Bars in low-density environments rotate faster than bars in dense regions

TL;DR

This work investigates whether galaxy environment affects bar kinematics by measuring the bar rotation rate $\mathcal{R}$ via the Tremaine–Weinberg method on IFU data from MaNGA and CALIFA for 334 local-universe galaxies. By cross-matching with environmental density $\log\Sigma$, the authors find that bars in high-density environments are significantly slower (median $\mathcal{R}\approx1.67$) than those in low-density environments (median $\mathcal{R}\approx1.37$), with $p_{\mathrm{AD}}=0.002$ and a weak positive correlation $\beta=0.39\pm0.13$, $r=0.20$. The mass dependence is not significant, suggesting environment plays a larger role in bar dynamics. These results support simulations where tidal interactions in dense regions slow bar pattern speeds and highlight the need for larger IFU samples (e.g., Hector) to robustly quantify environmental effects on bar formation and evolution.

Abstract

Does the environment of a galaxy directly influence the kinematics of its bar? We present observational evidence that bars in high-density environments exhibit significantly slower rotation rates than bars in low-density environments. Galactic bars are central, extended structures composed of stars, dust and gas, present in approximately 30 to 70 per cent of luminous spiral galaxies in the local Universe.
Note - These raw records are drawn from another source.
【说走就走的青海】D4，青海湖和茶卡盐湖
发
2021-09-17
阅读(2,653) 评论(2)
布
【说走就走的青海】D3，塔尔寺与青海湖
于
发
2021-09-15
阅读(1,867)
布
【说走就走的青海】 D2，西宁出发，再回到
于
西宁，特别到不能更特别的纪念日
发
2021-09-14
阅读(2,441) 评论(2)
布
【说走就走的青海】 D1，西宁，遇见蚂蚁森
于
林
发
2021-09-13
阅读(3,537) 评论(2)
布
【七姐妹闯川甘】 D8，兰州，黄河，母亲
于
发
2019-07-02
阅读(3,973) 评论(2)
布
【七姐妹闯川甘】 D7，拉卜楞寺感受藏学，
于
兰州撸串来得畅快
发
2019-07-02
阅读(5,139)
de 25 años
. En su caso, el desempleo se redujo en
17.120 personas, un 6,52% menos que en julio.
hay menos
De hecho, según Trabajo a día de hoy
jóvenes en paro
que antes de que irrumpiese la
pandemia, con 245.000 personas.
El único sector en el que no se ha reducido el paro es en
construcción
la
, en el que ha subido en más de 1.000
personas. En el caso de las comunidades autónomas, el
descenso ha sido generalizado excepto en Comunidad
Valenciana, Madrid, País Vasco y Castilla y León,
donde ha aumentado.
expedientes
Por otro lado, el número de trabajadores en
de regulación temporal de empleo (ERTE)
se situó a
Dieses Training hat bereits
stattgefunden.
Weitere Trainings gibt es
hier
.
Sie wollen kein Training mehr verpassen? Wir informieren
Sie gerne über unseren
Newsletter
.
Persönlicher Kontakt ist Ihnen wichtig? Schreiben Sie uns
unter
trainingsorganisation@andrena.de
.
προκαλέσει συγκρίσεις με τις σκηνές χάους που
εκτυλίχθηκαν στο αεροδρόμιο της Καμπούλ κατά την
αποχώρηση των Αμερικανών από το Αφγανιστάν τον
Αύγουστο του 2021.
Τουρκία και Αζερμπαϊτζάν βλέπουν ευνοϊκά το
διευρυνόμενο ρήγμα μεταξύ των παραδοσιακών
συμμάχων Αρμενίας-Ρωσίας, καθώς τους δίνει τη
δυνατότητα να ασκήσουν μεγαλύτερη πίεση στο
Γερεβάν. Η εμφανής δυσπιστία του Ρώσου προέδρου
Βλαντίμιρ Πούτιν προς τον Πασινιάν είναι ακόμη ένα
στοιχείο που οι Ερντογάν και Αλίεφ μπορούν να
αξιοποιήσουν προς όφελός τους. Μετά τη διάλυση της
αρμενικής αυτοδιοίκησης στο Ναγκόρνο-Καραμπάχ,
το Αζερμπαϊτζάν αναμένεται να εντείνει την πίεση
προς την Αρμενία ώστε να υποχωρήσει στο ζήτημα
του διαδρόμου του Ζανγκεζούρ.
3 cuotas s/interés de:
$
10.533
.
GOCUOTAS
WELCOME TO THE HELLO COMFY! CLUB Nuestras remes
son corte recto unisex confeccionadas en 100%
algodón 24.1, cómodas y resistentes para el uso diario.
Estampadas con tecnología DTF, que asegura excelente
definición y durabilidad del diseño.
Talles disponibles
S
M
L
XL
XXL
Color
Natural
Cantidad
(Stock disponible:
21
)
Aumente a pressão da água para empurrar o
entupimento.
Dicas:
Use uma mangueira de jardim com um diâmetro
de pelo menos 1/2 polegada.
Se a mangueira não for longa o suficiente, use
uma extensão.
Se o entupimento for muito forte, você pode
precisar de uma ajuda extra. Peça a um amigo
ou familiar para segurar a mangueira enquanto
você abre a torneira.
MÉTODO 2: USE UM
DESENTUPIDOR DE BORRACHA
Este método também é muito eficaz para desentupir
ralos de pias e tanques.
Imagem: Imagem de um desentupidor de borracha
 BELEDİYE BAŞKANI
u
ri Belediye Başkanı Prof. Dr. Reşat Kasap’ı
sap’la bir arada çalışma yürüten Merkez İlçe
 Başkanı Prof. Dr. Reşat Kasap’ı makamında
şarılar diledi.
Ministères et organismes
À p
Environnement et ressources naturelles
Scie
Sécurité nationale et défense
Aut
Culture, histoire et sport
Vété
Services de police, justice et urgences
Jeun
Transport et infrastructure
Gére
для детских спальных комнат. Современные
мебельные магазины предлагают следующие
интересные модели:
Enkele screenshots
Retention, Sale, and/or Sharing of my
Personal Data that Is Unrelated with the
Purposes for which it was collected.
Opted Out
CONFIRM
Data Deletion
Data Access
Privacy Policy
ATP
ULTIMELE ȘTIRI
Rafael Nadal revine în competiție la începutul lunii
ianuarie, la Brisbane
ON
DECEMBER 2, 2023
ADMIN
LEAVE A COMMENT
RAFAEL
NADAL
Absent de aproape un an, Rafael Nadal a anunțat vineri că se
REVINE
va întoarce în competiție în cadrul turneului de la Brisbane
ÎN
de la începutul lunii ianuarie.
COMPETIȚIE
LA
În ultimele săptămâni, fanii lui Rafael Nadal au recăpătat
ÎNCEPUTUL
Recent simulation studies have suggested that the environment can influence the bar rotation rate, $R$, which is used to classify bars as either fast ($1\leq R \leq1.4$) or slow ($R \gt 1.4$). We use estimates of $R$ obtained with the Tremaine-Weinberg method applied to Integral Field Unit spectroscopy from MaNGA and CALIFA. After cross-matching these with the projected neighbour density, $\logΣ$, we retain 286 galaxies. The analysis reveals that bars in high-density environments are significantly slower (median $R = 1.67^{+0.72}_{-0.42}$) compared to bars in low-density environments (median $R = 1.37^{+0.51}_{-0.34}$); Anderson-Darling $\textit{p}$-value of $p_{\mathrm{AD}}= 0.002$ ($3.1\,σ$). This study marks the first empirical test of the hypothesis that fast bars are formed by global instabilities in isolated galaxies, while slow bars are triggered by tidal interactions in dense environments, in agreement with predictions from numerous $\textit{N}$-body simulations. Future studies would benefit from a larger sample of galaxies with reliable Integral Field Unit data, required to measure bar rotation rates. Specifically, more data are necessary to study the environmental influence on bar formation within dense settings (i.e. groups, clusters and filaments).

Figures (2)

• Figure 1: Distributions of the bar rotation rate, $\mathcal{R}$, for 286 galaxies. The distributions for the low, intermediate and high-density samples fitted with Gaussian kernel estimates are blue, red and black, respectively. The dashed vertical lines indicate the median values of $\mathcal{R}$ in the samples. The Anderson--Darling p-value with the null hypothesis being that the $\mathcal{R}$ values in the low and high-density samples were drawn from the same population is $p_{\mathrm{AD}} = 0.002$, a statistically significant result ($3.1\,\sigma$). This means that galaxies in low-density environments preferentially host faster bars (with lower $\mathcal{R}$) than galaxies in high-density environments, despite a significant overlap between the two distributions.
• Figure 2: Scatter plot of the bar rotation rate, $\mathcal{R}$, against projected neighbour density, $\log~\Sigma$, for 286 galaxies. The error bar represents median errors in $\mathcal{R}$ and $\log~\Sigma$. Low, intermediate and high-mass galaxies are coloured blue, red and black, respectively (the same colouring has been used for the histograms). 11 galaxies with unknown mass are coloured grey. The black dashed line shows a robust linear regression obtained with the BCES $y|x$ method with the grey shaded region representing $1\,\sigma$ confidence. The best-fitting slope to the data obtained with this method is $\beta = 0.39 \pm 0.13$. The Pearson correlation coefficient between $\mathcal{R}$ and $\log~\Sigma$ is $r~=~0.20$ with $3.3\,\sigma$ significance, indicating a statistically significant weakly positive correlation. The histograms show low, intermediate and high-mass galaxy samples fitted with Gaussian kernel estimates. The Anderson--Darling p-value with the null hypothesis being that the $\mathcal{R}$ values in the low and high-mass samples were drawn from the same population is $p_{\mathrm{AD}} = 0.17$ ($1.4\,\sigma$), so the distributions are not statistically significantly different.